==== Metin alıntısı

"Boğaziçi'nin ikinci gerdanlığı" Fatih Sultan Mehmet Köprüsü, her geçen gün nüfusu artan İstanbul'da 1988'den bu yana hizmet vererek kentin trafik yükünü hafifletiyor.

Tarihi, siyasi, ticari ve kültürel değerini yüzyıllardır koruyan İstanbul, 15,5 milyon nüfusuyla Türkiye'nin yüzde 18,7'sine ev sahipliği yapıyor.

Geçmişten bu yana birçok medeniyete ev sahipliği yapan kentin iki yakasını bir araya getirme fikri milattan önceye kadar uzanırken, 20. yüzyılın ikinci yarısından sonra hızlı bir kentleşme sürecine girilmesiyle köprü ihtiyacı da arttı.

Bu kapsamda yerleşim yerlerinin büyümesi, göç dalgaları ve trafiğin artmasıyla İstanbul Boğazı için hep bir hayal olan köprülerin yapılması için ilk adımlar atıldı ve 30 Ekim 1973'te Boğaziçi Köprüsü açıldı.

Asya ve Avrupa arasındaki ilk sabit bağlantı olma özelliğini taşıyan Boğaziçi Köprüsü'nün hizmete açılması sonrasında, gerek Türkiye'nin ekonomik koşulları gerekse İstanbul çevresindeki hızlı gelişme ve nüfus artışına bağlı olarak günlük ortalama araç trafiği beklenenin üzerinde hızlı bir artış kaydetti.

Köprü ilk yılında günde ortalama 32 bin 520 araca hizmet verirken, bu sayı 14. hizmet yılında günlük ortalama 130 bin seviyelerine geldi. Köprüdeki bu yoğunluk hizmet kalitesini düşürürken, kentte ikinci bir köprünün varlığını zaruri hale getirdi.

========

§ **Görevleriniz**
A) Fatih Sultan Mehmet Köprüsü metnine göre Boğaziçi Köprüsü ilk yılında günde ortalama kaç araca hizmet verdi?
B) Fatih Sultan Mehmet Köprüsü metnini son cümlesinden sonrasıyla devam ettirin.

==== Kayıtlar

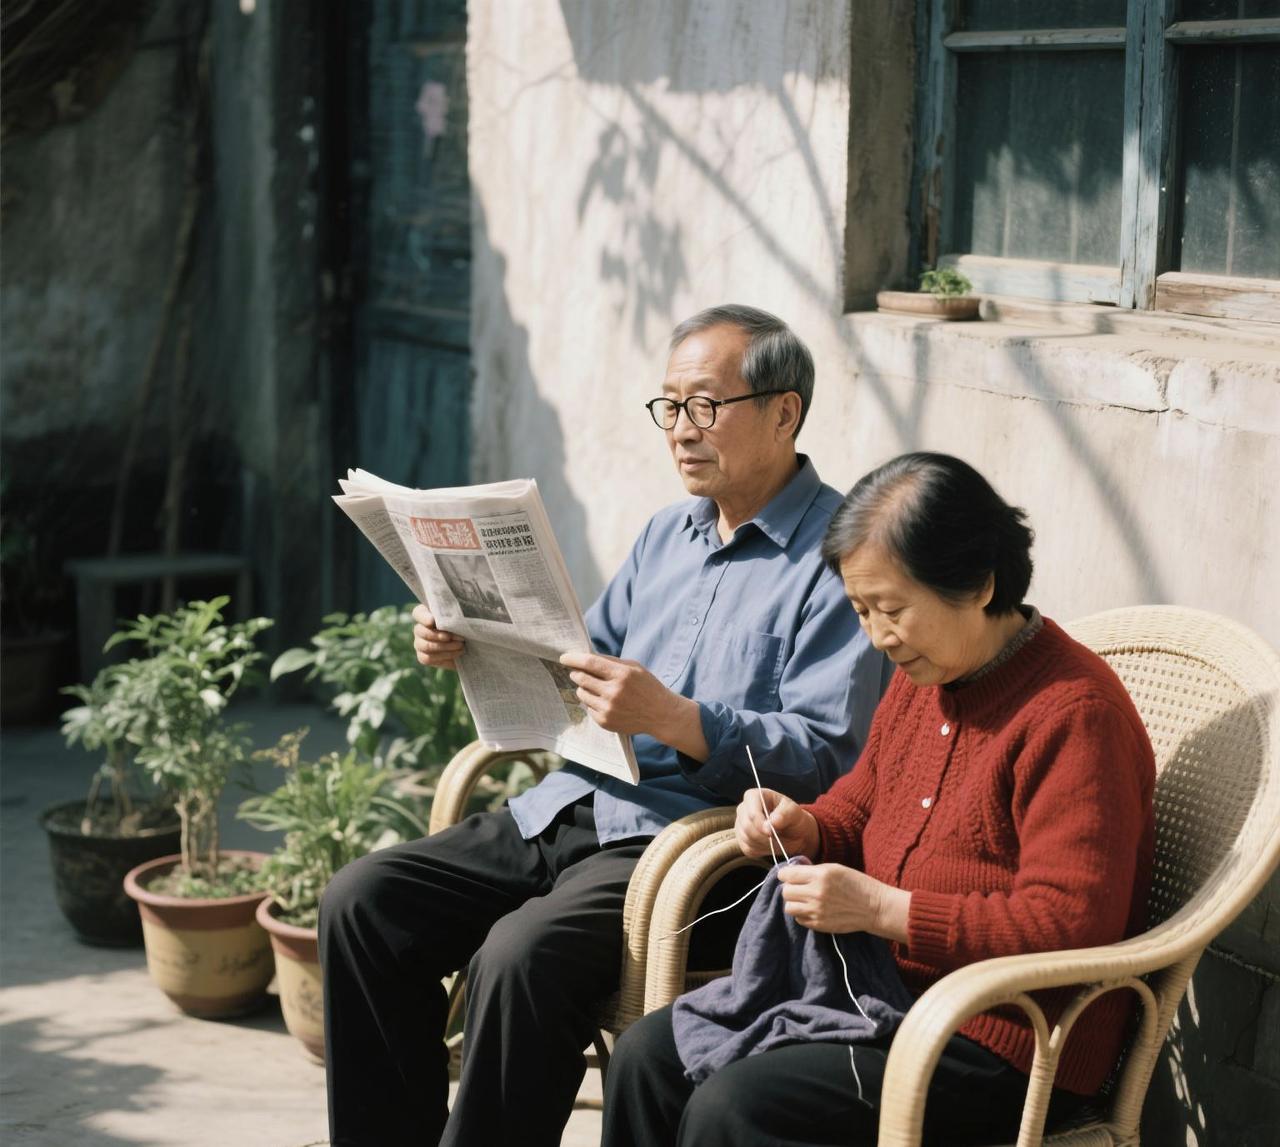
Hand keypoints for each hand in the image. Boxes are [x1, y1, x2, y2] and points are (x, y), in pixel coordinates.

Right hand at [412, 604, 464, 669]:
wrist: (468, 644)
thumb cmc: (465, 626)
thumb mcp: (463, 617)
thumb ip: (455, 615)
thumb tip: (453, 617)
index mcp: (426, 614)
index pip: (418, 613)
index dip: (424, 617)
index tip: (432, 621)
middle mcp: (419, 628)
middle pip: (420, 631)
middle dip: (438, 635)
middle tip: (453, 637)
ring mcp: (419, 643)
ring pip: (425, 646)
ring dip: (445, 646)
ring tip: (460, 645)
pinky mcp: (423, 657)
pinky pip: (428, 658)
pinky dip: (445, 656)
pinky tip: (457, 653)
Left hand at [559, 651, 686, 737]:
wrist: (660, 714)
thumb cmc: (647, 686)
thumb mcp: (634, 667)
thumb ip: (610, 661)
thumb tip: (586, 656)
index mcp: (622, 674)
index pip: (590, 663)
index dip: (573, 658)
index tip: (564, 657)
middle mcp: (613, 692)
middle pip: (581, 678)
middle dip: (576, 673)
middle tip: (578, 672)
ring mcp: (608, 709)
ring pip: (582, 693)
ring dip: (584, 688)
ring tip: (596, 688)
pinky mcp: (605, 722)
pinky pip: (588, 708)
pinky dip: (592, 702)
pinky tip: (606, 702)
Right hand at [734, 788, 819, 859]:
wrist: (794, 832)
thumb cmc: (793, 817)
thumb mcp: (794, 812)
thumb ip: (784, 814)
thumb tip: (772, 822)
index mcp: (754, 796)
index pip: (751, 812)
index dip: (759, 823)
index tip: (770, 832)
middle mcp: (743, 809)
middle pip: (747, 827)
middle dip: (764, 836)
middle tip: (779, 839)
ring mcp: (740, 825)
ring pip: (747, 839)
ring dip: (765, 844)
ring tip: (778, 841)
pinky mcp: (742, 840)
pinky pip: (748, 849)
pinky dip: (761, 850)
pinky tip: (771, 845)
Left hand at [776, 863, 910, 940]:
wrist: (874, 907)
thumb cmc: (856, 884)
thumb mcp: (834, 869)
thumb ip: (812, 871)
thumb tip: (792, 872)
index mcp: (820, 875)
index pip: (786, 875)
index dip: (785, 874)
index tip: (789, 875)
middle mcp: (816, 893)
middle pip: (785, 892)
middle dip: (791, 888)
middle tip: (800, 888)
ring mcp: (817, 911)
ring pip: (788, 907)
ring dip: (795, 902)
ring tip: (805, 899)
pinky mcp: (819, 925)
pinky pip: (799, 919)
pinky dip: (802, 914)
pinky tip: (813, 909)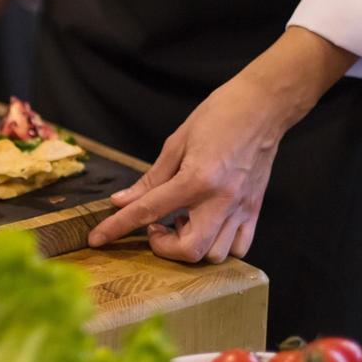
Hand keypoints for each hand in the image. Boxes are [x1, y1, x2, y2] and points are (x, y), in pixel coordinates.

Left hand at [87, 26, 356, 263]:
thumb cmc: (219, 115)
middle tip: (157, 227)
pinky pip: (240, 247)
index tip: (97, 239)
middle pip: (190, 250)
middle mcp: (221, 199)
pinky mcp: (255, 209)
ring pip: (216, 255)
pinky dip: (220, 246)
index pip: (148, 211)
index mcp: (196, 178)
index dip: (117, 227)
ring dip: (192, 247)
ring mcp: (241, 208)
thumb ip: (150, 179)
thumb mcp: (177, 143)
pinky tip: (208, 226)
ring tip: (184, 223)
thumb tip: (122, 201)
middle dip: (164, 247)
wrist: (264, 106)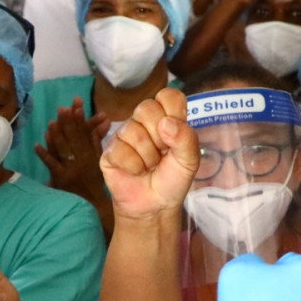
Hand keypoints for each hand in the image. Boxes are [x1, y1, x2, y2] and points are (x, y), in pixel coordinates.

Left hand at [37, 102, 109, 203]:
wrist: (92, 203)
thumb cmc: (95, 180)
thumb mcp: (99, 160)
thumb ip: (96, 141)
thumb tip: (101, 122)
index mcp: (92, 154)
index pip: (85, 134)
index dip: (80, 120)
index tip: (76, 106)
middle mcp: (82, 160)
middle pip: (74, 138)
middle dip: (68, 122)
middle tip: (61, 109)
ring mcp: (71, 169)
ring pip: (63, 149)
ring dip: (57, 135)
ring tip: (51, 122)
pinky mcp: (62, 178)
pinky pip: (52, 164)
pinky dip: (44, 154)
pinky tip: (37, 145)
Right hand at [103, 87, 199, 220]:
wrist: (155, 206)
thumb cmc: (172, 179)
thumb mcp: (190, 161)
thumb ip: (186, 138)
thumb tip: (166, 123)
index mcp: (166, 117)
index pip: (169, 95)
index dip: (173, 112)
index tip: (175, 135)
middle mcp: (143, 121)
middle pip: (147, 108)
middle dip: (159, 138)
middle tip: (162, 154)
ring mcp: (124, 134)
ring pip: (133, 131)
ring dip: (147, 157)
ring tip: (149, 166)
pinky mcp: (110, 150)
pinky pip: (120, 150)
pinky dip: (133, 166)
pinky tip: (136, 171)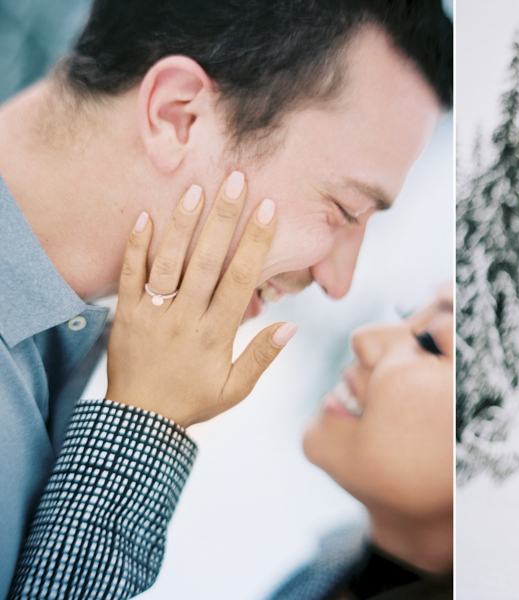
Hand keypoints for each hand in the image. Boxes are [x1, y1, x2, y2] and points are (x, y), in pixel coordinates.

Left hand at [106, 173, 296, 426]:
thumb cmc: (194, 401)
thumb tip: (292, 326)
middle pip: (207, 261)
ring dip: (182, 223)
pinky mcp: (125, 314)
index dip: (255, 243)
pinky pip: (129, 276)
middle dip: (224, 219)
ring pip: (169, 262)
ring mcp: (152, 314)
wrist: (137, 422)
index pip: (240, 279)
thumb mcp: (236, 389)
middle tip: (236, 180)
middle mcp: (185, 318)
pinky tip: (145, 215)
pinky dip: (136, 246)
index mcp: (215, 334)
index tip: (268, 210)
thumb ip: (262, 356)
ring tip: (196, 188)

========

§ **Yanıtlar**
A) Boğaziçi Köprüsü ilk yılında günde ortalama 32 bin 520 araca hizmet verdi.

B)
Böylece, Fransa İmparatoru Napolyon Bonapart'ın "Dünya bir ülke olsaydı başkenti İstanbul olurdu" sözleriyle ifade ettiği kentte ikinci bir köprü için 1985'te harekete geçildi.

Fatih Sultan Mehmet Köprüsü

Temeli, 29 Mayıs 1985'te atılan Fatih Sultan Mehmet Köprüsü'nün yapım çalışmalarına 4 Aralık 1985'te başlandı. Köprünün ilk tabliyesi 17 Eylül 1987'de yerine yerleştirilirken, 4 Şubat 1988'de tabliyelerin montajı tamamlandı. Yapımı için bin 100 iş günü öngörülen köprü, taahhüt edilenden 192 gün önce 29 Mayıs 1988'de tamamlandı ve 3 Temmuz 1988'de hizmete açıldı.

Fatih Sultan Mehmet Köprüsü, Boğaziçi Köprüsü'nden 5 kilometre kuzeyde, boğazın Rumeli yakasında, Hisarüstü ile Anadolu yakasında Kavacık mevkileri arasında yer alıyor.
Kule ayakları arasındaki orta açıklığı bin 90 metre olan köprünün kule temelleri boğazın iki yakasındaki yamaçlara yerleştirilmiş, kuleler ise hemen hemen tabliye mesnet seviyesinden başlamıştır.

Köprünün düşey gabarisi denizcilik standartlarına uygun olarak 64 metre olarak belirlenirken, köprü kule temelleri ve ankraj blokları, Avrupa ve Anadolu yakasında devoniyen sistemine ait kireç taşı ve yumrulu kireç taşı formasyonu üzerine inşa edildi.

Köprünün iki ucunda, taşıyıcı ana kablolardan gelen çekme yüklerini kaya zemine aktaran planda ise 50x60 metre boyutunda ve 35 metre kadar derinlikte masif betonarme birer ankraj bloku yer alıyor. Ankraj bloklarının içinde kabloların tespit edildiği birer oda yer alıyor. Kablolar bu odalar girerken 36 büklüme ayrılıyor ve her bir büklüm ayrı ayrı tespit edilerek daha geniş bir yüzeye yayılıyor.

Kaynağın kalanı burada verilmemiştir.